Extract.

Amendment and Waiver Agreement between Total Film Group, Inc. and Match Creative, LLC (September 10, 2001)

Summary

Total Film Group, Inc. (TFG) and Mark Armstrong of Match Creative, LLC have agreed to amend their previous agreement. TFG waives all its interests in Match, including capital, profits, voting rights, and any right to previously contributed funds. In return, Armstrong and Match waive any claims against TFG for unpaid funds. TFG assigns all its interests in Match to Armstrong, and neither party has further obligations to each other regarding Match. Both parties will coordinate the division of certain administrative items, such as the 401k account, and will cover their own expenses. All other terms of the original agreement remain unchanged.

Task inputs.
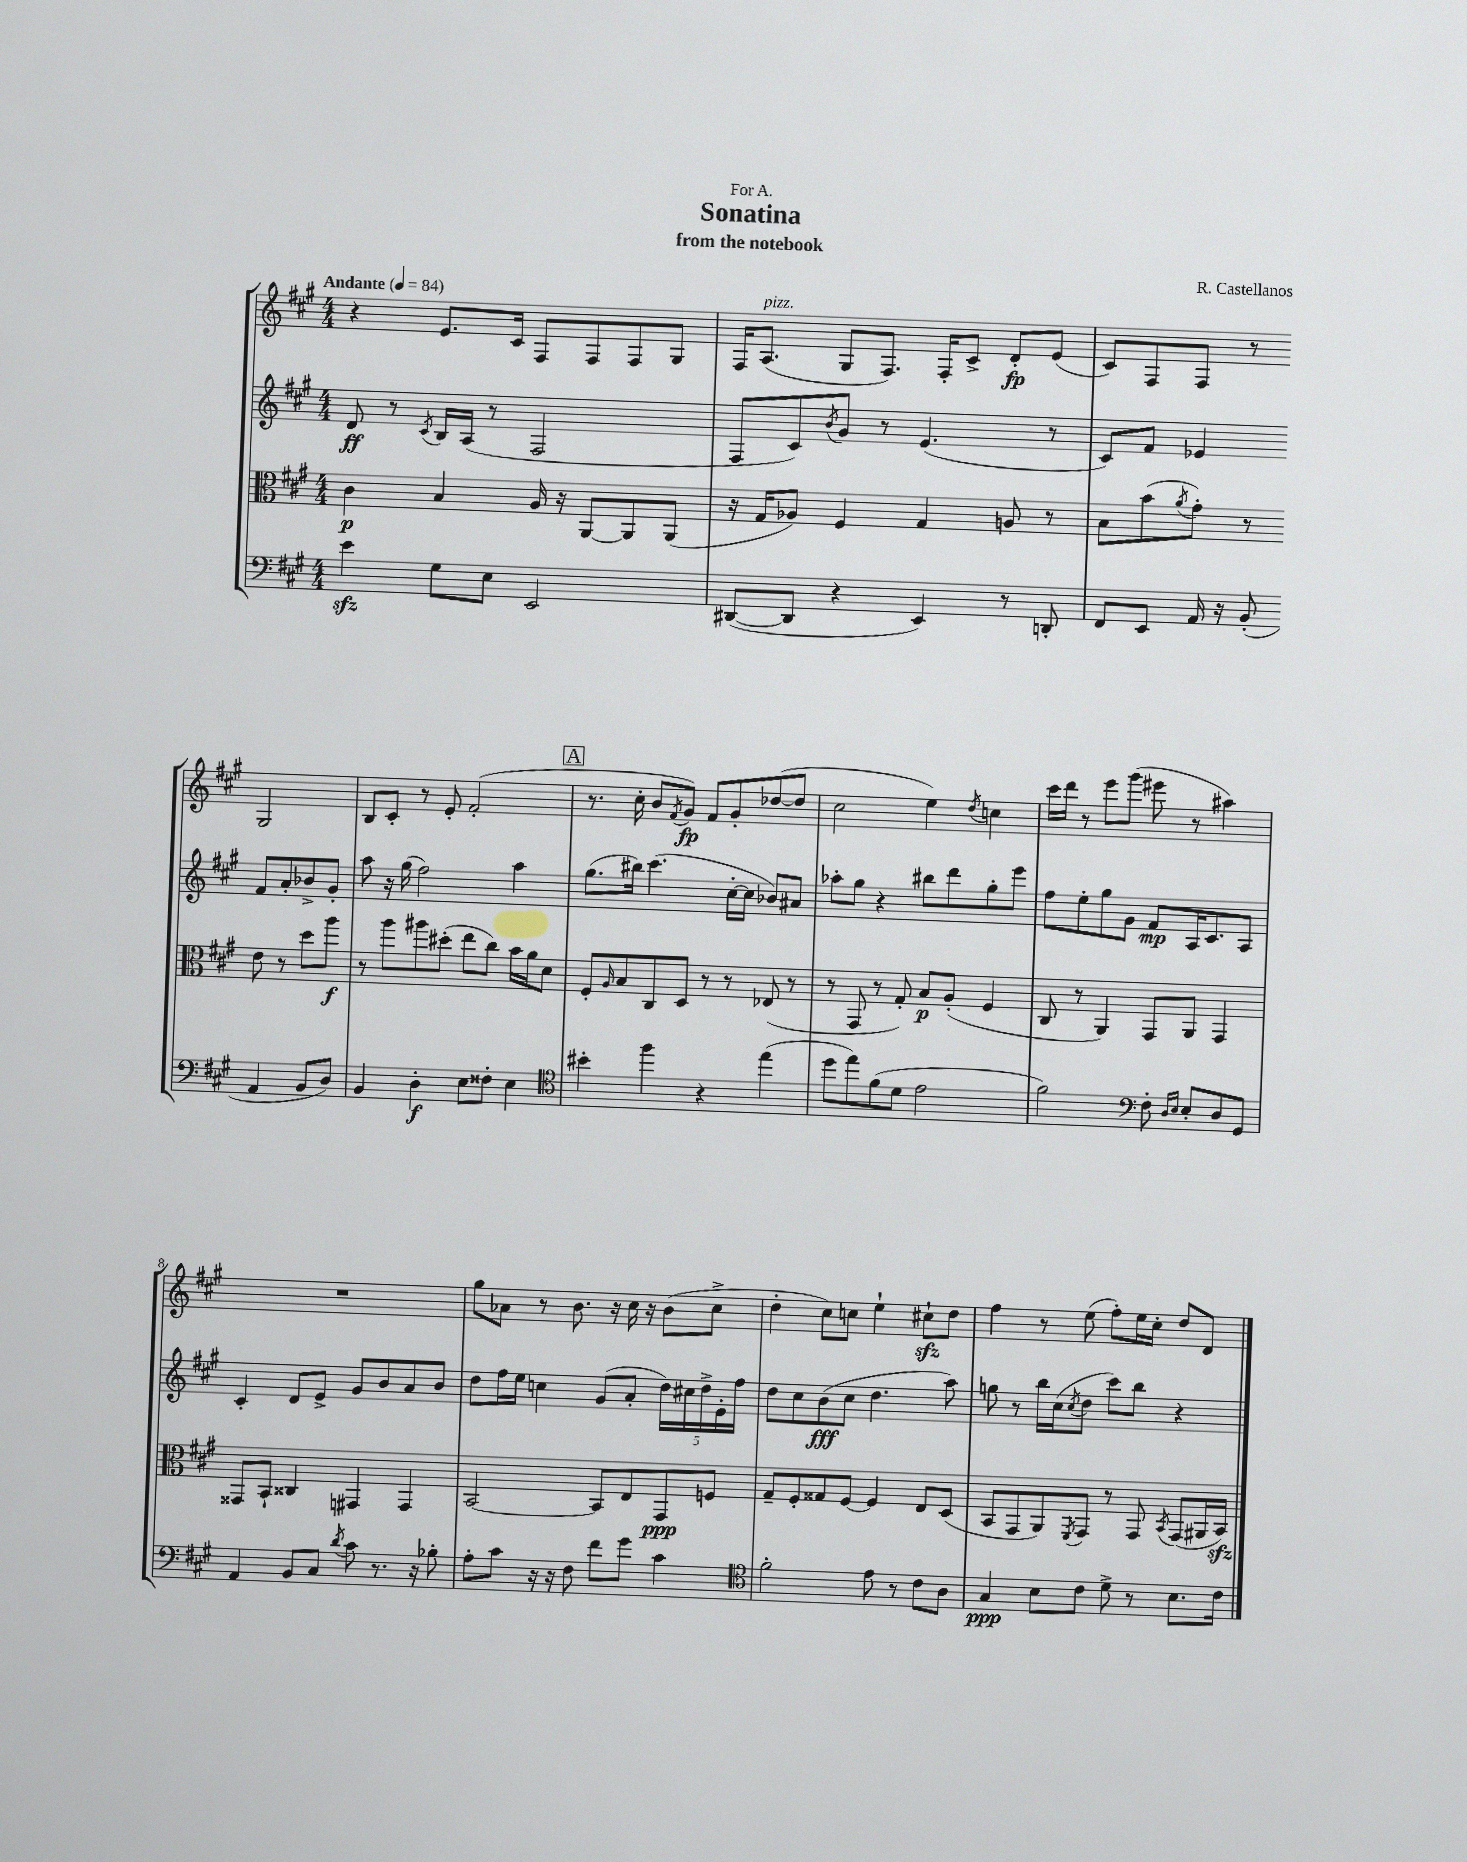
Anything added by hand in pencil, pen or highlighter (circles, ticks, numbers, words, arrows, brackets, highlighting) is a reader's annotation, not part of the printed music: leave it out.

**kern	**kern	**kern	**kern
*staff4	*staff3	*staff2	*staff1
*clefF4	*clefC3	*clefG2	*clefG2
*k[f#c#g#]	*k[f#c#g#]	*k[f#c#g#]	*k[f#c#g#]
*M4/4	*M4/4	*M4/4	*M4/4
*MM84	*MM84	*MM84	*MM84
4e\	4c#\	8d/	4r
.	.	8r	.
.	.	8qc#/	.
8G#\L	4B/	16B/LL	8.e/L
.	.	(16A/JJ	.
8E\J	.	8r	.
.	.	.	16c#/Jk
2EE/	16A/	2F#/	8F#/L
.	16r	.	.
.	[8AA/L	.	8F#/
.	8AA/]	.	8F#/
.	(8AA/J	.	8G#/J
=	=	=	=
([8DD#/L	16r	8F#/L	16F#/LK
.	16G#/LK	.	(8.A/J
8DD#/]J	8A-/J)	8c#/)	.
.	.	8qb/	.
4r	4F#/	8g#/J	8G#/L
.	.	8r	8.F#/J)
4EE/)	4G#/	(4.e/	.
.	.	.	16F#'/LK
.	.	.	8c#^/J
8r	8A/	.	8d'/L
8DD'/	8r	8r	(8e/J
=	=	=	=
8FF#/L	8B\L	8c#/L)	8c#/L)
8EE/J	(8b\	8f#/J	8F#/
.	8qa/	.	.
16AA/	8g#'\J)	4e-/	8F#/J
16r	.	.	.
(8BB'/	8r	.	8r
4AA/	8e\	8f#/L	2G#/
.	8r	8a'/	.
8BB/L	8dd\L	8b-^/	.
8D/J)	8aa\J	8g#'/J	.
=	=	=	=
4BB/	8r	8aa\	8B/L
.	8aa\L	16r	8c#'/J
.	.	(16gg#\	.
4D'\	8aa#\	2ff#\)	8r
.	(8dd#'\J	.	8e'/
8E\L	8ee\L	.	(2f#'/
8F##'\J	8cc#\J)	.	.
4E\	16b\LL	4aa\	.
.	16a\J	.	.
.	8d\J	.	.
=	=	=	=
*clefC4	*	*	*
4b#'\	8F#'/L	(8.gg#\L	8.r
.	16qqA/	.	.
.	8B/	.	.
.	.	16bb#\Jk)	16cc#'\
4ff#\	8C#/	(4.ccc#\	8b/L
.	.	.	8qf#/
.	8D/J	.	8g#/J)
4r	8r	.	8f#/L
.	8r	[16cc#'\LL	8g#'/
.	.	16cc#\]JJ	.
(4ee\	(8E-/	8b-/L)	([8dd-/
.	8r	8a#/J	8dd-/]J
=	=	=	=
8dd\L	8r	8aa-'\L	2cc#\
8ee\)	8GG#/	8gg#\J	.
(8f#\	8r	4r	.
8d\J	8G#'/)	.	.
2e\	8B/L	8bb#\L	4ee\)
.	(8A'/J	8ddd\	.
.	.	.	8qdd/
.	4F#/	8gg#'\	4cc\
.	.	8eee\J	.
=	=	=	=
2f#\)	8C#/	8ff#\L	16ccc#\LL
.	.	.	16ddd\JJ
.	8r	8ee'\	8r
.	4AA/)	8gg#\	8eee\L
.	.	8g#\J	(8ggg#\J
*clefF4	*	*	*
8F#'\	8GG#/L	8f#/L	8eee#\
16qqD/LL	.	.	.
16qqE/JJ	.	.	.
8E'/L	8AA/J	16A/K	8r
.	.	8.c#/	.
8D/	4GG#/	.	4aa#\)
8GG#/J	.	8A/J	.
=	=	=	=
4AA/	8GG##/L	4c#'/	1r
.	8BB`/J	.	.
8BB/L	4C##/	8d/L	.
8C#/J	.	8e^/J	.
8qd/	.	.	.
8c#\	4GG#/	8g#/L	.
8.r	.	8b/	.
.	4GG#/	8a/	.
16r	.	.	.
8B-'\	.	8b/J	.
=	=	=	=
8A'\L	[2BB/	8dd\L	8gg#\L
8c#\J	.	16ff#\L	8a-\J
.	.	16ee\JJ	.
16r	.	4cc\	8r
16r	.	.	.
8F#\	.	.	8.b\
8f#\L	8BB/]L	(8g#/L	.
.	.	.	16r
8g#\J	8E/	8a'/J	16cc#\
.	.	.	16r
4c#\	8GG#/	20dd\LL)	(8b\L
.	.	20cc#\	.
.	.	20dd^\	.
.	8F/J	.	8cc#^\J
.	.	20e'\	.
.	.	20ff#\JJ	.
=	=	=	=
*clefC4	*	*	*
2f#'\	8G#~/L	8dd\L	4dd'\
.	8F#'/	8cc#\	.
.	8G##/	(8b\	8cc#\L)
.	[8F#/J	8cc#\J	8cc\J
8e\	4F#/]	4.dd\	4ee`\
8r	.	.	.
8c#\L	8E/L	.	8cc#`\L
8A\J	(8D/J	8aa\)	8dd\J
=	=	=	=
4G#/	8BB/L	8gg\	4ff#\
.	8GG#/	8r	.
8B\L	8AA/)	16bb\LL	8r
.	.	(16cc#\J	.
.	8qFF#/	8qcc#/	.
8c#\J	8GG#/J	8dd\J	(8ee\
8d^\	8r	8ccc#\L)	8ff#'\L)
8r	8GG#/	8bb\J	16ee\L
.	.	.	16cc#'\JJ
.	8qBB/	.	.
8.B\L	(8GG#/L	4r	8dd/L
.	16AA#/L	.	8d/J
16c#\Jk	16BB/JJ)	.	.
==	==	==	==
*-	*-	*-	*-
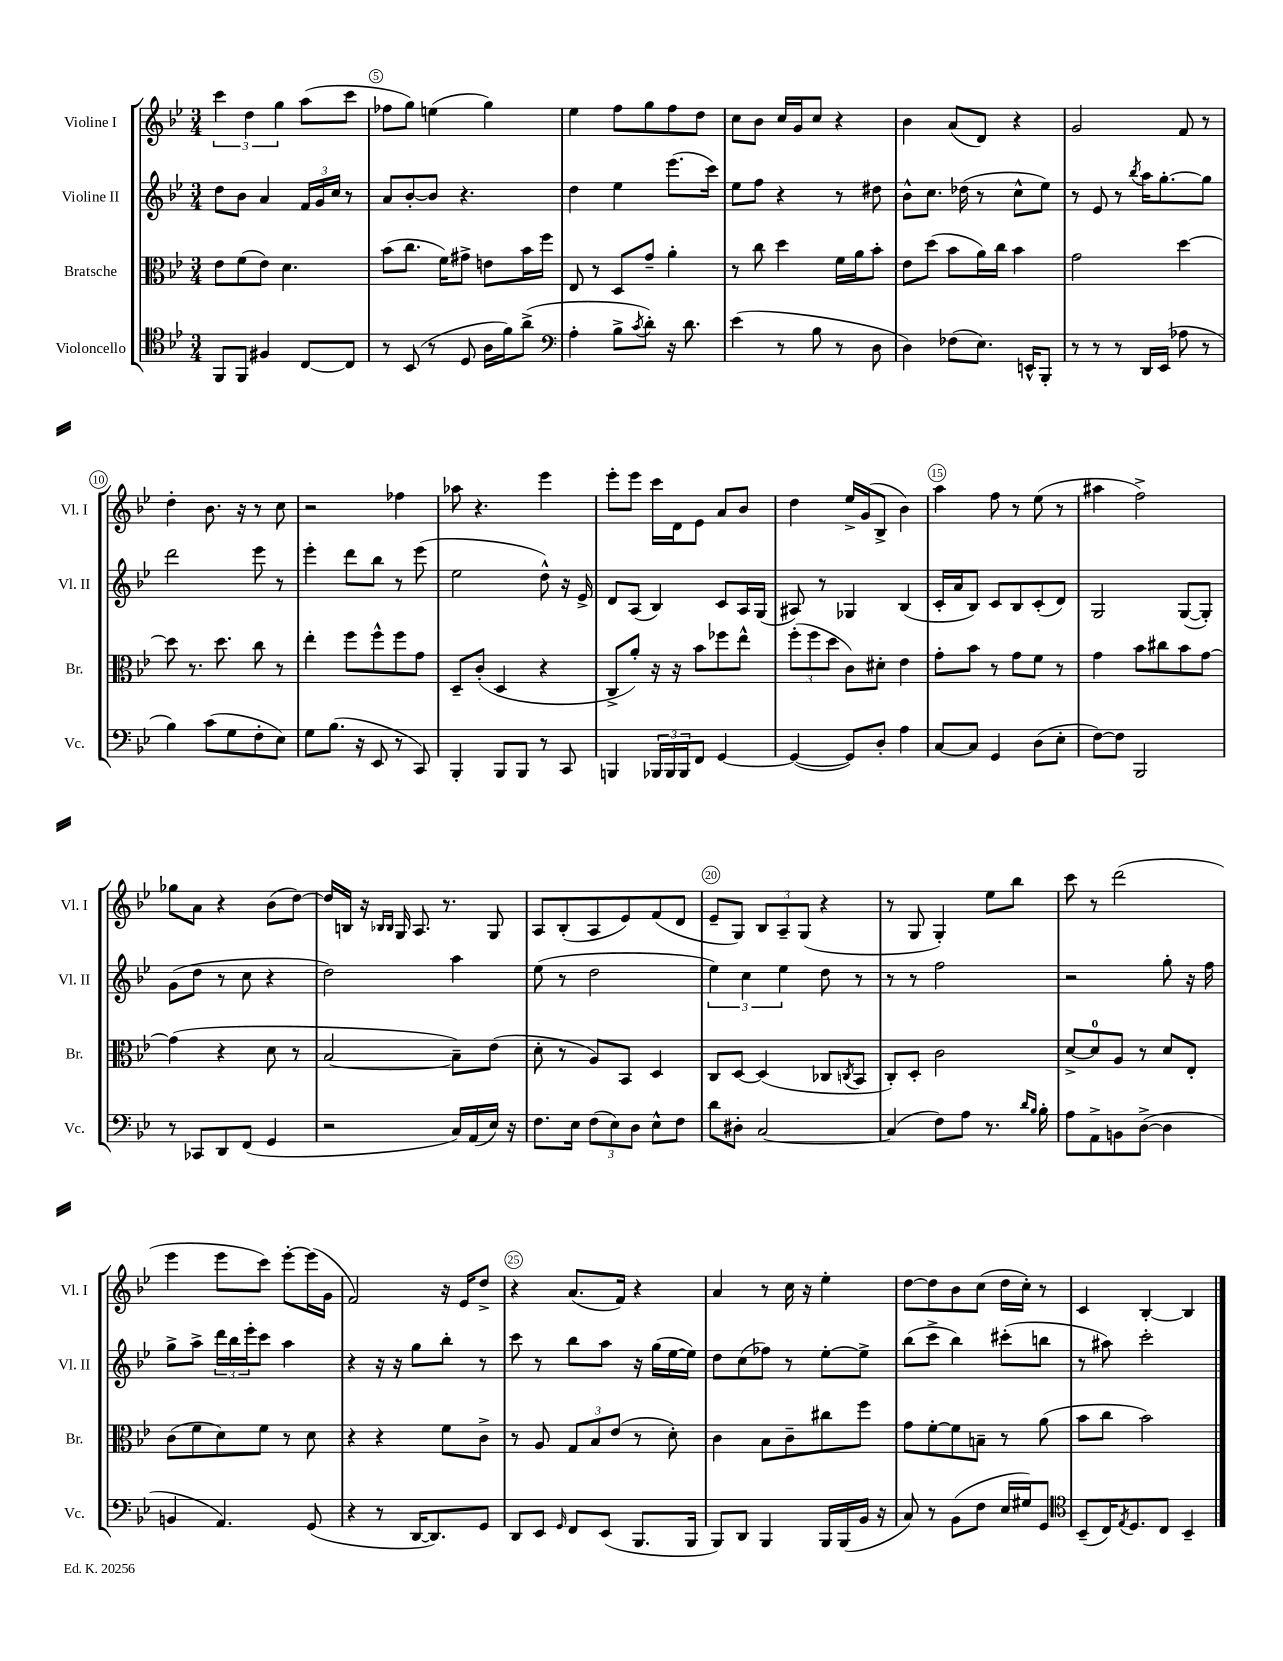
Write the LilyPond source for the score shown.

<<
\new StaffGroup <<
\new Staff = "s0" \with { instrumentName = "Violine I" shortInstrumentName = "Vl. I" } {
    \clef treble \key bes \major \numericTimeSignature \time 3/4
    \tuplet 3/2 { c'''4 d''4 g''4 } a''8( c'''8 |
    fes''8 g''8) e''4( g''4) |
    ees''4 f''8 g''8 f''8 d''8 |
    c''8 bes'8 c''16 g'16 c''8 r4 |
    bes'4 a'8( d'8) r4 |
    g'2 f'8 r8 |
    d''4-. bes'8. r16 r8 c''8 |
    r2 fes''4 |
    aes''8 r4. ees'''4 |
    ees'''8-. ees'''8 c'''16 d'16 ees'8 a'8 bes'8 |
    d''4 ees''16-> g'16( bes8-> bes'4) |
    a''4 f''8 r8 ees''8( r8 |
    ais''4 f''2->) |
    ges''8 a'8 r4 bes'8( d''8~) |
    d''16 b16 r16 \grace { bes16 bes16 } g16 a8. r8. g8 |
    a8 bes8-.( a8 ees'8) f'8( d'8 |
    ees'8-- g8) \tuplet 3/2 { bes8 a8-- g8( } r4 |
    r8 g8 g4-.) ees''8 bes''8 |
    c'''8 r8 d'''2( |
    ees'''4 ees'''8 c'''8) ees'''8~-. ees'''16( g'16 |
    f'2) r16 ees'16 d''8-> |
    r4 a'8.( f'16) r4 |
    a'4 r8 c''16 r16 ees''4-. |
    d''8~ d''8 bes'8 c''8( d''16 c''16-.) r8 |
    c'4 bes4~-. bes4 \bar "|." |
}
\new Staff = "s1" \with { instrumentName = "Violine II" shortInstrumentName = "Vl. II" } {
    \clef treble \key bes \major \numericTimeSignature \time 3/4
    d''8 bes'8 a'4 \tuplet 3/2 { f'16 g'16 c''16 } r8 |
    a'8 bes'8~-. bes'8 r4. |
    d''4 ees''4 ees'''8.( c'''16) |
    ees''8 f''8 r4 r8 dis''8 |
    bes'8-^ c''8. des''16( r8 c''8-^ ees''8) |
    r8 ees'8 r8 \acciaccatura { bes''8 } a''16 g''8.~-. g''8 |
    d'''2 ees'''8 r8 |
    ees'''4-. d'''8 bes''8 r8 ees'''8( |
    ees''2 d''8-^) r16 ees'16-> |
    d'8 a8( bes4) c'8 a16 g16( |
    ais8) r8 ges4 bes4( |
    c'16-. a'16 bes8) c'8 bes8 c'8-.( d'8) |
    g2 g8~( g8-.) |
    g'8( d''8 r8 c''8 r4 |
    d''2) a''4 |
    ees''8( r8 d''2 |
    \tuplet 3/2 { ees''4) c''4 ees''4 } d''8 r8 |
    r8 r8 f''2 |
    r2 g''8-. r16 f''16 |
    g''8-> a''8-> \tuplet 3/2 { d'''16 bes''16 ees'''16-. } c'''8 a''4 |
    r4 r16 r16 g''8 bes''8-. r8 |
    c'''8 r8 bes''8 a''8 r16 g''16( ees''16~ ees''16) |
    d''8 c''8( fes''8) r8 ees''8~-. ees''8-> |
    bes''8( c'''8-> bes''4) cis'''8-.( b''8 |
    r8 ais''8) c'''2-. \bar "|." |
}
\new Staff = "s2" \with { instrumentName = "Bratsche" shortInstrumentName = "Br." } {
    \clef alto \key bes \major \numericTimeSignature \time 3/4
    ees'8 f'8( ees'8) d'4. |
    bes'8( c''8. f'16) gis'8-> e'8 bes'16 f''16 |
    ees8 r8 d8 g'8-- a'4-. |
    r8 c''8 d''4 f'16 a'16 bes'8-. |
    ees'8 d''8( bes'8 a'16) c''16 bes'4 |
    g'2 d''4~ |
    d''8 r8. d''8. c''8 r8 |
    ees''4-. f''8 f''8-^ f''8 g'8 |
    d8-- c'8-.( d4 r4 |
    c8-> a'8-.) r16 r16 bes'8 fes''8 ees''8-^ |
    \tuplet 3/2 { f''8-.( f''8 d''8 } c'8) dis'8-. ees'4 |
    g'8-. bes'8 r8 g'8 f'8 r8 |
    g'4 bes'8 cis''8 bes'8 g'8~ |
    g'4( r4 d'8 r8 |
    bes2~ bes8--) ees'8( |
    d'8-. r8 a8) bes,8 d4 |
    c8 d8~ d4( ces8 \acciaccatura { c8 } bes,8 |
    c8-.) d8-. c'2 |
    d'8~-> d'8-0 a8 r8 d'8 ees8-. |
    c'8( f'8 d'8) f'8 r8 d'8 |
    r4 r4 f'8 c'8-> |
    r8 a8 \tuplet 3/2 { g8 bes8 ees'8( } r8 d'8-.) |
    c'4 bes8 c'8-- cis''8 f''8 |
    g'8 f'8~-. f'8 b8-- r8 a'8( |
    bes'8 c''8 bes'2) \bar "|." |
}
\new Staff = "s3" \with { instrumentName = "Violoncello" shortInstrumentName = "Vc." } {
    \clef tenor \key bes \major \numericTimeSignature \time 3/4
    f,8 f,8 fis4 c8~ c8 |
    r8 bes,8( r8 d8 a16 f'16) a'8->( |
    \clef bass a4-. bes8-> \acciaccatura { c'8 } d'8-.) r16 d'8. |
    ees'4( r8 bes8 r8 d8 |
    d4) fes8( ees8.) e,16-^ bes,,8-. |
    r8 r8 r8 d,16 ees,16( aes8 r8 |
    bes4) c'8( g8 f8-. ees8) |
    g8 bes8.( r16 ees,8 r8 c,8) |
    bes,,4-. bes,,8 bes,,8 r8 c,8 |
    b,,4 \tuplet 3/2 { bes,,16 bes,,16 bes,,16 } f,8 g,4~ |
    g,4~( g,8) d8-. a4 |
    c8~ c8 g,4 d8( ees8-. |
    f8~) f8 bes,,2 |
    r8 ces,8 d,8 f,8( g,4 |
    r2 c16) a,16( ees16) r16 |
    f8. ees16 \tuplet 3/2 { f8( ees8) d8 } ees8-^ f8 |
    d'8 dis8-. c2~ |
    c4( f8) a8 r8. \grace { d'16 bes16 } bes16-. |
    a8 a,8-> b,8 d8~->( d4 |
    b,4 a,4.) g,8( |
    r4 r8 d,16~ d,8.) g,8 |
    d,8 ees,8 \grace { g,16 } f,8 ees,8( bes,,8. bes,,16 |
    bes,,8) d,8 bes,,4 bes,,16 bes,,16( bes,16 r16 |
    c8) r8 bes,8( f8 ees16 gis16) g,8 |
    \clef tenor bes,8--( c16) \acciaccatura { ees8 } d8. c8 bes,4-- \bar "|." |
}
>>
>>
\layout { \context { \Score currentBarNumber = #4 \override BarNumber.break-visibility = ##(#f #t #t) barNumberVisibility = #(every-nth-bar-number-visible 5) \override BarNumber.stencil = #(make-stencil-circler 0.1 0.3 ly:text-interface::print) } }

Work to do.
(a) Reproduce the part of the agreement summary that opens with the words containing "Amendment and Waiver" and closes with "agreement remain unchanged.", keeping every word the same.
(b) Collect every line of the entries that contains the string "Violine".

Solutions to each task.
(a)
Amendment and Waiver Agreement between Total Film Group, Inc. and Match Creative, LLC (September 10, 2001)

Summary

Total Film Group, Inc. (TFG) and Mark Armstrong of Match Creative, LLC have agreed to amend their previous agreement. TFG waives all its interests in Match, including capital, profits, voting rights, and any right to previously contributed funds. In return, Armstrong and Match waive any claims against TFG for unpaid funds. TFG assigns all its interests in Match to Armstrong, and neither party has further obligations to each other regarding Match. Both parties will coordinate the division of certain administrative items, such as the 401k account, and will cover their own expenses. All other terms of the original agreement remain unchanged.

(b)
\new Staff = "s0" \with { instrumentName = "Violine I" shortInstrumentName = "Vl. I" } {
\new Staff = "s1" \with { instrumentName = "Violine II" shortInstrumentName = "Vl. II" } {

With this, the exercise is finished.